• [PEDIDO ESCRITO]
Reproduza o trecho do artigo sobre a curva dos impérios a partir de "Todos os impérios seguiram a mesma curva (Professor" e até "professor vive.", trocando "entrevista" por "conversa".

Todos os impérios seguiram a mesma curva (Professor Richard Wolff )
Por Robert Bibeau
29 de Junho de 2025 |
Ver o vídeo no final deste resumo.
Este artigo é uma transcrição ligeiramente condensada de uma entrevista com
o professor de economia marxista Richard
Wolff, feita pelo escritor norueguês Glenn
Diesen em 20 de Junho de 2024. Diz respeito aos Estados Unidos, onde o
professor vive.
Professor Richard Wolff: Todos os impérios seguiram a mesma curva. Um império no auge
da sua glória suscita inveja e todos os outros se unem geralmente contra ele
para o derrubar. O Ocidente, que ignora a co-existência pacífica, move-se de
império em império. A transição é geralmente caracterizada pela negação
intransigente dos habitantes do império em declínio, pontuada por esforços para
abrandar esse declínio, impedindo o progresso do que emerge em seu lugar.
Israel é uma espécie de anacronismo. Nos últimos 150 anos assistiu-se a
lutas anti-coloniais e à descolonização do mundo. Como pode Israel, um Estado
colonial de colonização, desenvolver-se num século XXI anti-colonial? Porque é
a continuação do desesperado projecto americano de manter uma hegemonia que
está a vazar por todos os lados. Mas desde o ataque de Trump às centrais
nucleares do Irão, começamos a ouvir políticos americanos de ambos os partidos
dizer: “Pagámos a nossa dívida para com Israel”, “Estamos livres das nossas
obrigações para com Israel”, “Podemos agora distanciar-nos de Israel e
concentrar-nos na China”. É ridículo, porque
Israel nunca teve tantos inimigos, mas mostra que mesmo os americanos mais
extremistas não querem ficar atolados no Médio Oriente.

• [DADOS EXTRAÍDOS]
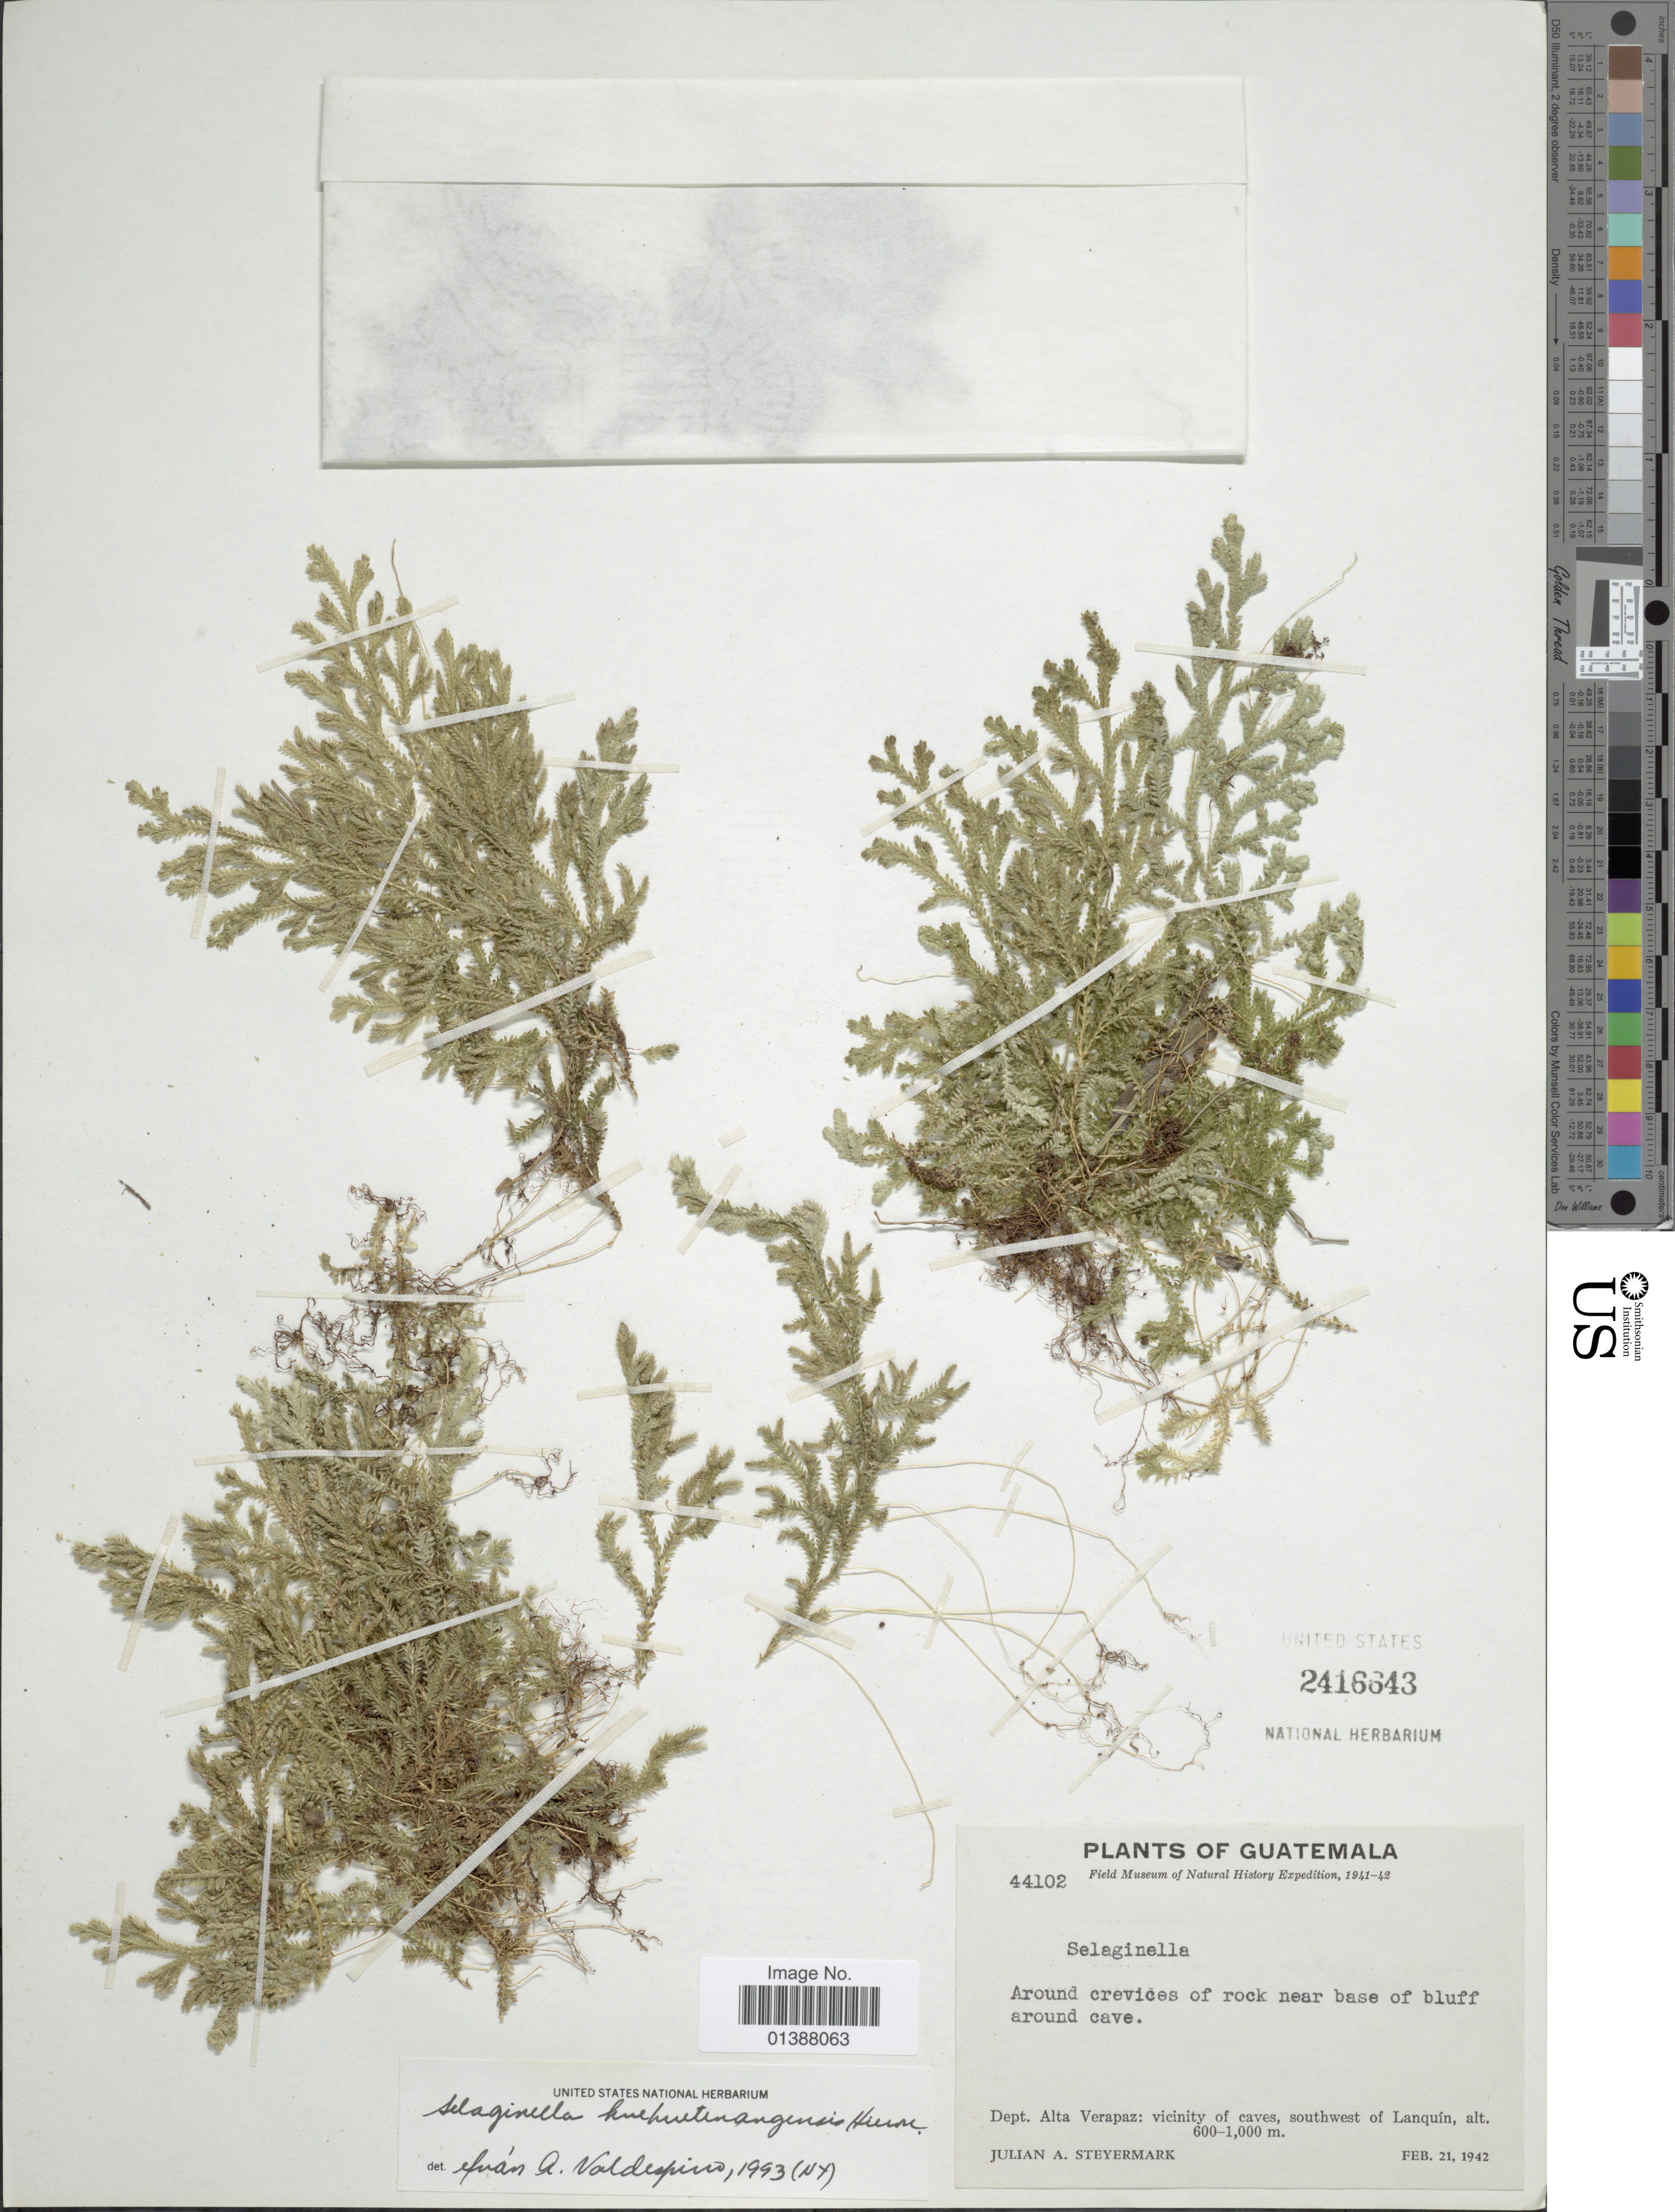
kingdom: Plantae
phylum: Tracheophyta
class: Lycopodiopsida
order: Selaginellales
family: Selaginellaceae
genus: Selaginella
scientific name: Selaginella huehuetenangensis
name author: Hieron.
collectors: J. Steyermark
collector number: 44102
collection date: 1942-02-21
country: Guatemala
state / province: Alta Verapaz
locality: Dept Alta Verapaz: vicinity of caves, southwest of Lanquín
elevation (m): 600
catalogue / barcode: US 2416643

• [TAREFA CONCLUÍDA]
Todos os impérios seguiram a mesma curva (Professor Richard Wolff )
Por Robert Bibeau
29 de Junho de 2025 |
Ver o vídeo no final deste resumo.
Este artigo é uma transcrição ligeiramente condensada de uma conversa com
o professor de economia marxista Richard
Wolff, feita pelo escritor norueguês Glenn
Diesen em 20 de Junho de 2024. Diz respeito aos Estados Unidos, onde o
professor vive.